REQUIRED ACTION:
Go through the listing beneath this task and return every line that carries the string "lettered".

GIVEN DATA:
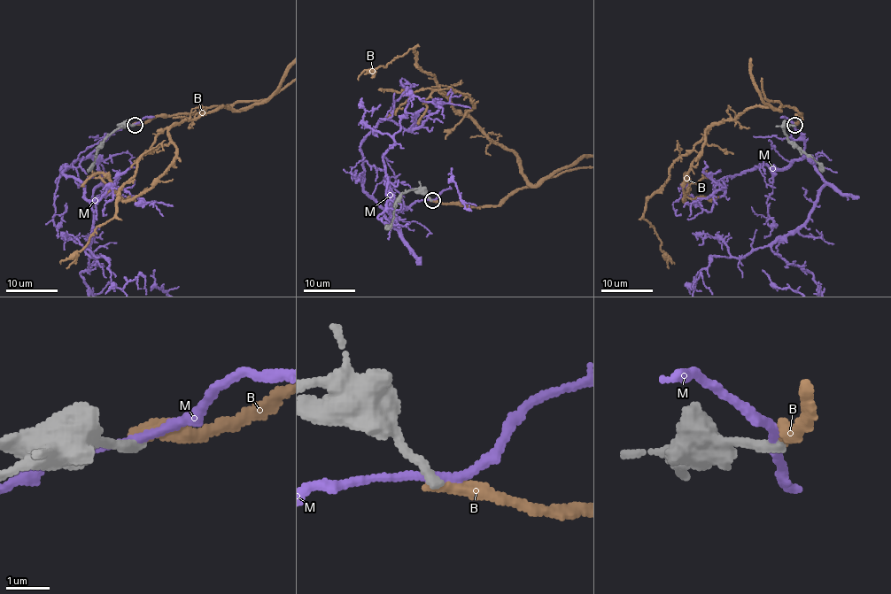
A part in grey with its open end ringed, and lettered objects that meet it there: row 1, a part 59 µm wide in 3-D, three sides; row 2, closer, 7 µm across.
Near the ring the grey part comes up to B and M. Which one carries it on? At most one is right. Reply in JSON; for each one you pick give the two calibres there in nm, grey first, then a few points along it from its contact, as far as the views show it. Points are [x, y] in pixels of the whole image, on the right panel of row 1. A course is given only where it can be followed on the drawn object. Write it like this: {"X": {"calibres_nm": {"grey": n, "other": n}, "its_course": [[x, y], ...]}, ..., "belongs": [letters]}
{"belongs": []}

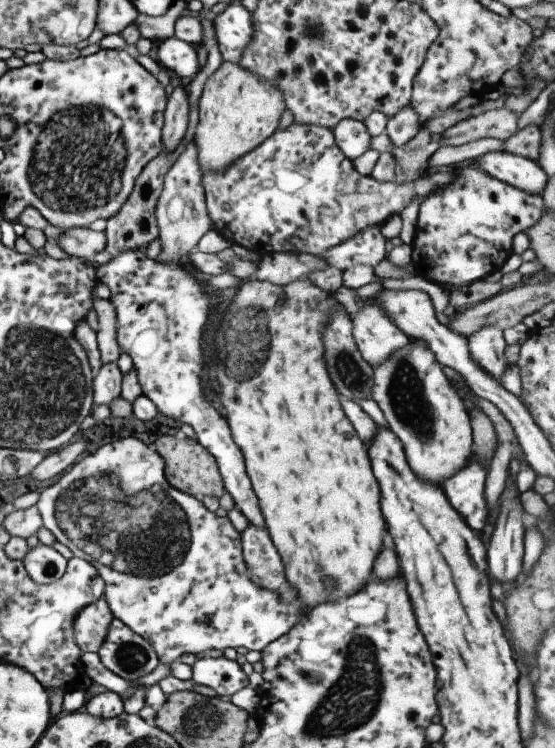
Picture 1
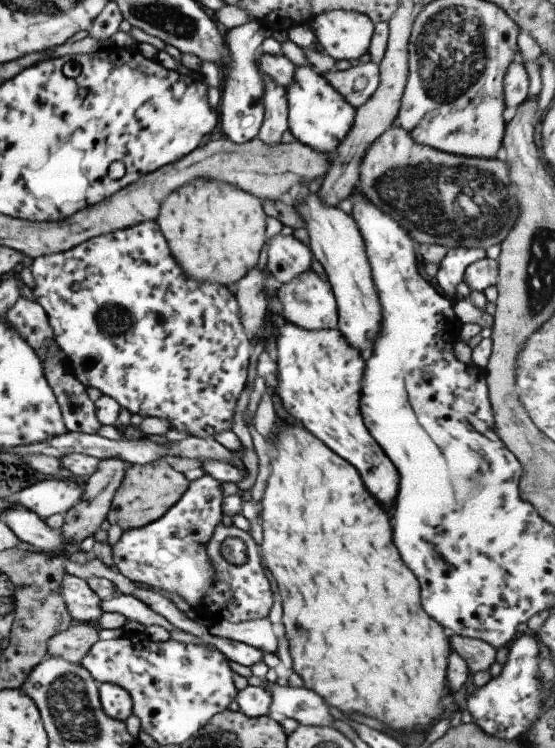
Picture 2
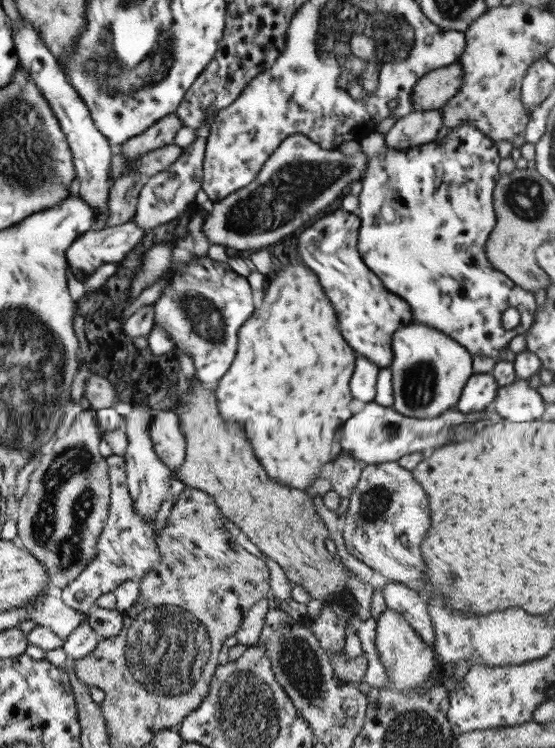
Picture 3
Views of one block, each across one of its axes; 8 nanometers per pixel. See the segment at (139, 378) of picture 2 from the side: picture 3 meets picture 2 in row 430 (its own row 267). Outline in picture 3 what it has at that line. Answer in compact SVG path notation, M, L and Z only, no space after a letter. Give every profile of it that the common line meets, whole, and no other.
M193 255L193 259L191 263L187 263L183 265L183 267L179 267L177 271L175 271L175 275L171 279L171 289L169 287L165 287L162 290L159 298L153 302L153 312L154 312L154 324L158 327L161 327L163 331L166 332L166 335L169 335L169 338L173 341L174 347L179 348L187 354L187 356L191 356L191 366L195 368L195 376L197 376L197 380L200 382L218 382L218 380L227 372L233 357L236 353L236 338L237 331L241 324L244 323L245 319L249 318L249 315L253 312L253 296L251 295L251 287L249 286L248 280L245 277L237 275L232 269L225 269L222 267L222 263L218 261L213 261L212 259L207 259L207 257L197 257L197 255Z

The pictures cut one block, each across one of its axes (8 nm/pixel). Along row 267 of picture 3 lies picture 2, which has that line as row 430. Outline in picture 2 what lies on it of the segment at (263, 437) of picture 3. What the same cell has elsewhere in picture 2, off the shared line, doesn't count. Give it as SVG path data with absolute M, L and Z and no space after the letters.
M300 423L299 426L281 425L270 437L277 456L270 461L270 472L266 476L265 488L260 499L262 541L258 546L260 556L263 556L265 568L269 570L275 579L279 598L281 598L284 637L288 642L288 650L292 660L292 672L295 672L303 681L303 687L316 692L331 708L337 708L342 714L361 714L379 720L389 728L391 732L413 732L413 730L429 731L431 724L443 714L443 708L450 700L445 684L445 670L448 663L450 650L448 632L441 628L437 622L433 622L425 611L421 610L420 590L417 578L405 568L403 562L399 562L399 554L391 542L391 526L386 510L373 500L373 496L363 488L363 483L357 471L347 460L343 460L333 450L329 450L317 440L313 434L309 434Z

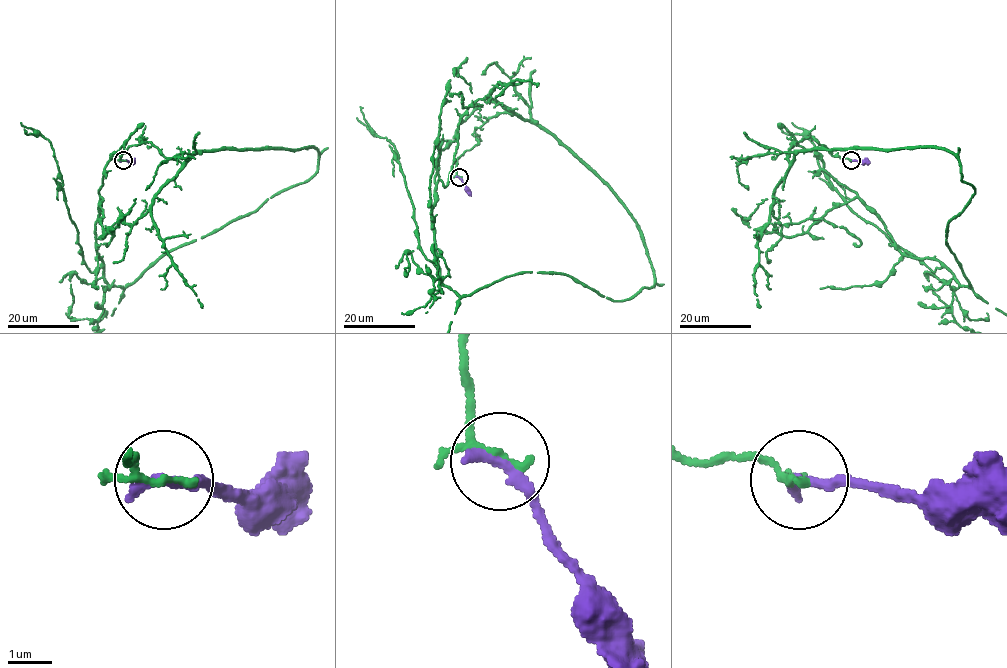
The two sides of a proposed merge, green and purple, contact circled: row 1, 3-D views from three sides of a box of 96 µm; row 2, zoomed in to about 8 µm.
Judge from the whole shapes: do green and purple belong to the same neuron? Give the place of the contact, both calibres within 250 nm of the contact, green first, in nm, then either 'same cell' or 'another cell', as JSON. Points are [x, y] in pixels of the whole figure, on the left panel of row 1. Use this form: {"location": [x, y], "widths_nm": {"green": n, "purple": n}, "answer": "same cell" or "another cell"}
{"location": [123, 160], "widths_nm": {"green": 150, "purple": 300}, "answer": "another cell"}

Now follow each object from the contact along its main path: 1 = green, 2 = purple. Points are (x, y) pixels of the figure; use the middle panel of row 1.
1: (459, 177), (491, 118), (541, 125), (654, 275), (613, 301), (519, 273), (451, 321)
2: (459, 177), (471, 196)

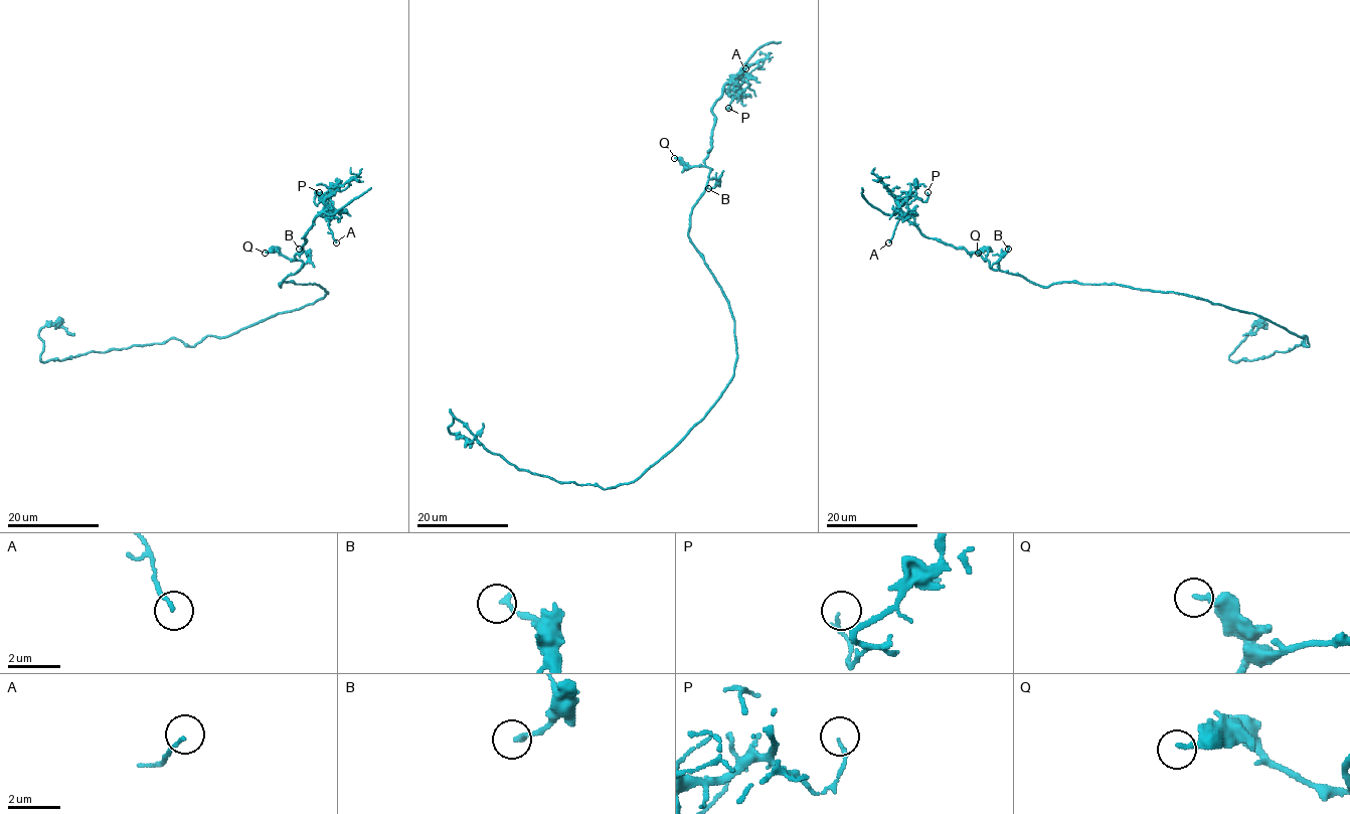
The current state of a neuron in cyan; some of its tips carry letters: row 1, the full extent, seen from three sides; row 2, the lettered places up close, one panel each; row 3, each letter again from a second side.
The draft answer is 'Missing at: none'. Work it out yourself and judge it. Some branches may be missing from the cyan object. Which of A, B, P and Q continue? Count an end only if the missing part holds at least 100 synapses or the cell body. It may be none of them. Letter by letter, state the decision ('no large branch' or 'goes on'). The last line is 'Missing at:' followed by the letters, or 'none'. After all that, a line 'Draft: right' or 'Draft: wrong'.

SOLUTION BELOW:
A part in grey with its open end ringed, and lettered objects that meet it there: row 1, a part 59 µm wide in 3-D, three sides; row 2, closer, 7 µm across.
The current state of a neuron in cyan; some of its tips carry letters: row 1, the full extent, seen from three sides; row 2, the lettered places up close, one panel each; row 3, each letter again from a second side.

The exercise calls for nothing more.